- _Data extracts_:
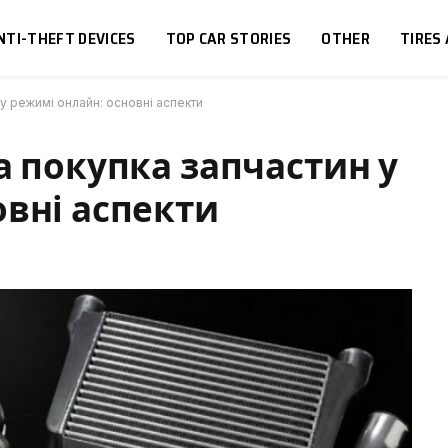
NTI-THEFT DEVICES
TOP CAR STORIES
OTHER
TIRES
 у режимі онлайн: основні аспекти
а покупка запчастин у
овні аспекти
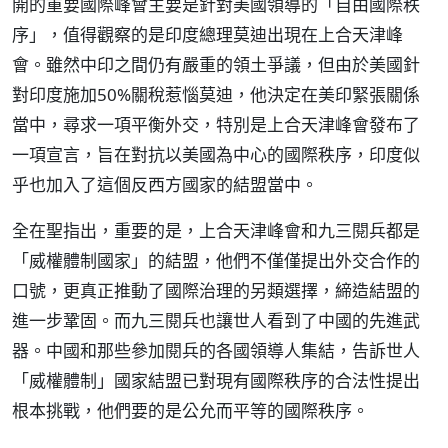
開的重要國際峰會主要是針對美國領導的「自由國際秩
序」，值得觀察的是印度總理莫迪出現在上合天津峰
會。雖然中印之間仍有嚴重的領土爭議，但由於美國針
對印度施加50%關稅惹惱莫迪，他決定在美印緊張關係
當中，尋求一項平衡外交，特別是上合天津峰會發布了
一項宣言，旨在對抗以美國為中心的國際秩序，印度似
乎也加入了這個反西方國家的結盟當中。
全在聖指出，重要的是，上合天津峰會和九三閱兵都是
「威權體制國家」的結盟，他們不僅僅提出外交合作的
口號，更真正推動了國際治理的另類選擇，締造結盟的
進一步鞏固。而九三閱兵也讓世人看到了中國的先進武
器。中國和那些參加閱兵的各國領導人集結，告訴世人
「威權體制」國家結盟已對現有國際秩序的合法性提出
根本挑戰，他們要的是公允而平等的國際秩序。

- _Required action_: Give back, unchanged, the line containing "乎也加入了這個反西方國家的結盟當中。" and each line that comes after it in the entries above, ending with the last.

- _Response_:
乎也加入了這個反西方國家的結盟當中。
全在聖指出，重要的是，上合天津峰會和九三閱兵都是
「威權體制國家」的結盟，他們不僅僅提出外交合作的
口號，更真正推動了國際治理的另類選擇，締造結盟的
進一步鞏固。而九三閱兵也讓世人看到了中國的先進武
器。中國和那些參加閱兵的各國領導人集結，告訴世人
「威權體制」國家結盟已對現有國際秩序的合法性提出
根本挑戰，他們要的是公允而平等的國際秩序。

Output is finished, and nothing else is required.